Volume of a sphere cut out by a cylinder

Question

The goal is to find a formula for the volume of a sphere $ x^2 + y^2 + z^2 \le R^2 $ cut by a cylinder $ (x - \frac{R}{2})^2 + y^2 \le \frac{R^2}{4} $
I was able to solve it using double integrals as follows:
The area of integration $D$ is
$ -\frac{\pi}{2} < \varphi < \frac{\pi}{2} $
$ 0 < r < R\cos\varphi $
and I am using polar coordinates to describe it
$ \left\{\begin{matrix} x=r\cos\varphi \\ y=r\sin\varphi \end{matrix}\right. $
I solve for $z$:
$ z=\pm \sqrt{R^2-r^2} $
I get the following integral
$$ V=2\int_{-\frac{\pi}{2}}^{\frac{\pi}{2}}d\varphi\int_{0}^{R\cos\varphi}\sqrt{R^2-r^2}rdr=$$ $$=2\int_{-\frac{\pi}{2}}^{\frac{\pi}{2}}[-\frac{1}{3}(R^2-r^2)^{\frac{3}{2}}]_{0}^{R\cos\varphi}d\varphi=$$ $$=2\int_{-\frac{\pi}{2}}^{\frac{\pi}{2}}(\frac{1}{3}R^3-\frac{1}{3}R^3\sin^3{\varphi})d\varphi=$$ $$=\frac{2}{3}R^3[\varphi]_{-\frac{\pi}{2}}^{\frac{\pi}{2}} - \frac{2}{3}R^3\int_{-\frac{\pi}{2}}^{\frac{\pi}{2}}\sin^3{\varphi}d\varphi=$$ $$=\frac{2}{3}\pi R^3-\frac{2}{3}R^3[\frac{\cos^3{\varphi}}{3}-\cos(\varphi)]_{-\frac{\pi}{2}}^{\frac{\pi}{2}}=$$ $$=\frac{2}{3}\pi R^3 $$
And everything would be fine, if not for the fact that the formula for volume of a sphere is $\frac{4}{3}\pi R^3$. On the below image I am clearly seeing room to fit a second symmetric cylinder on the opposite side of $yOz$ plane (grey one):
And my formula already adds up to $\frac{4}{3}\pi R^3$, with plenty of sphere's volume to spare.
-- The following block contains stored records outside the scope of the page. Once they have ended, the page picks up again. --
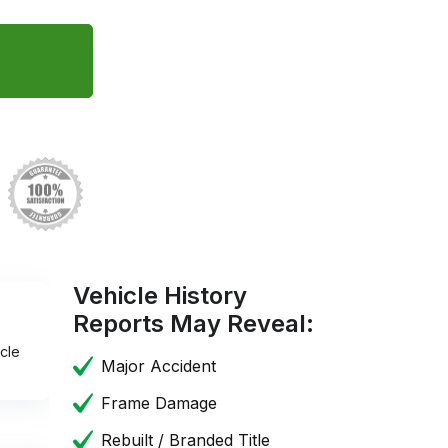
Vehicle History
Reports May Reveal:
cle
Major Accident
Frame Damage
Rebuilt / Branded Title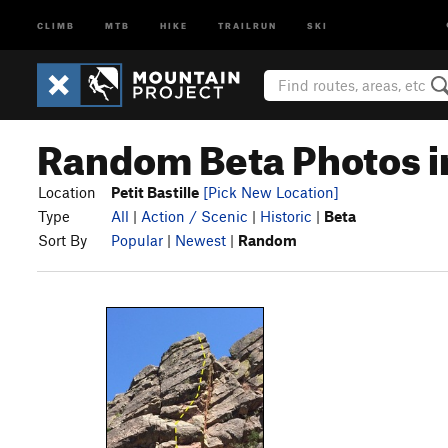
CLIMB
MTB
HIKE
TRAILRUN
SKI
Random Beta Photos in 
Location
Petit Bastille
[Pick New Location]
Type
All
|
Action / Scenic
|
Historic
|
Beta
Sort By
Popular
|
Newest
|
Random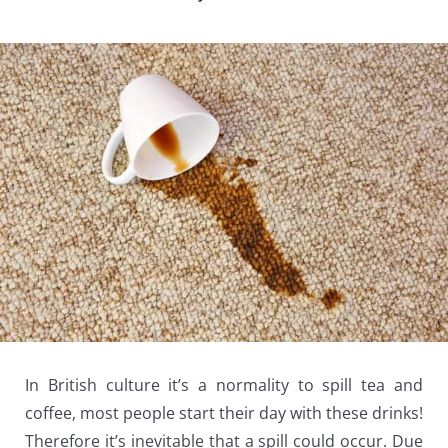
In British culture it’s a normality to spill tea and
coffee, most people start their day with these drinks!
Therefore it’s inevitable that a spill could occur. Due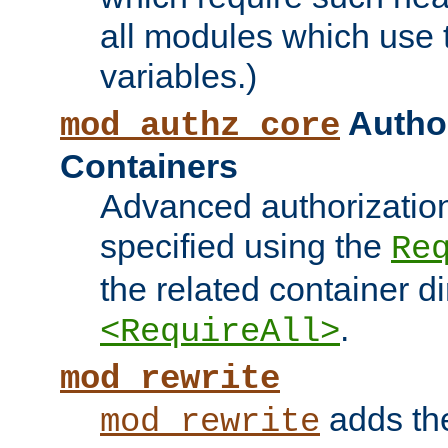
all modules which use
variables.)
Author
mod_authz_core
Containers
Advanced authorizatio
specified using the
Re
the related container d
.
<RequireAll>
mod_rewrite
adds t
mod_rewrite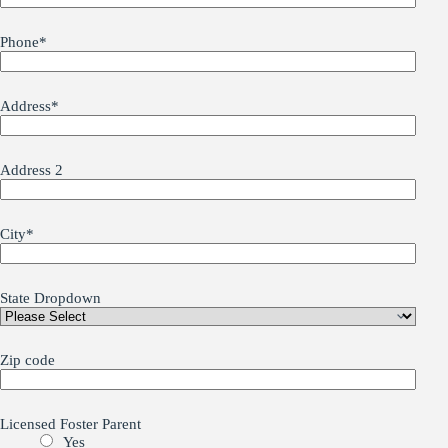
Phone
*
Address
*
Address 2
City
*
State Dropdown
Zip code
Licensed Foster Parent
Yes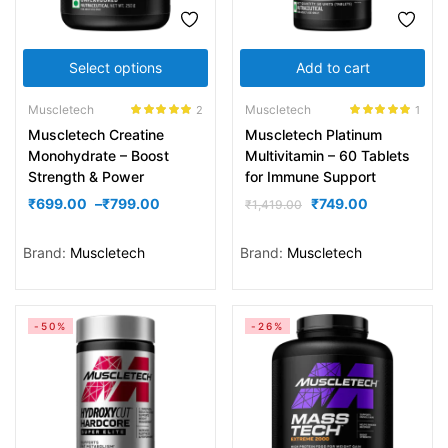
Select options
Add to cart
Muscletech
Muscletech
2
1
Rated
5.00
Rated
5.00
Muscletech Creatine
Muscletech Platinum
out of 5
out of 5
Monohydrate – Boost
Multivitamin – 60 Tablets
Strength & Power
for Immune Support
₹
699.00
–
₹
799.00
₹
749.00
₹
1,419.00
Brand:
Muscletech
Brand:
Muscletech
-50%
-26%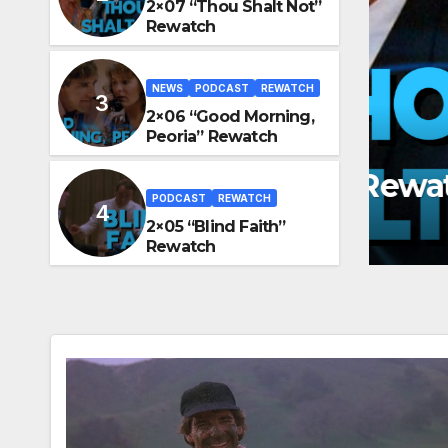
2×07 “Thou Shalt Not”
Rewatch
NEWS
PODCAST
REWATCH
2×06 “Good Morning,
NEWS
Peoria” Rewatch
2×0
halt Not” Rewatch
Re
PODCAST
REWATCH
GRAF
JUN
2×05 “Blind Faith”
Rewatch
Where is the mistake?

Answer 1

(1) Issue 1 : You are actually calculating half the Volume of the Sphere , to get what you got , hence Doubling it will get the Volume of the Sphere.
(2) Issue 2 : You are not calculating the Intersection with Cylinder.

(A) You are using $\varphi$ to get $r$ in terms of $R$ , along the $Z$ Direction , which is right.
More-over , you have to take that between $\pm pi/2$ , which is also right.

(B) You are then using the Same $\varphi$ to calculate $x$ & $y$ which is not right.
You have to use $\theta$ , along the $XY$ Plane , which will be between $\pm \pi$.
If you had used that , or used the limits $\pm \pi$ , you would have got the Volume of the whole Sphere.
Having used half the limits , you got half the Volume of the Sphere.

(C) Okay , then use $x = r \cos \theta$ & $y = r \sin \theta$ , to resolve Issue 1.
IMPORTANT : That is not Polar Co-ordinates. We have to use Spherical Co-Ordinates.

(D) You have to then handle the Issue 2 where you make the limits between the Cylinder.
You will get the tine slice along the $XY$ Plane , which will vary with the $Z$ Direction.

I will leave it till here. You might want to try to complete the Integral. In Case you have Difficulties , I will try to update this Post by tomorrow.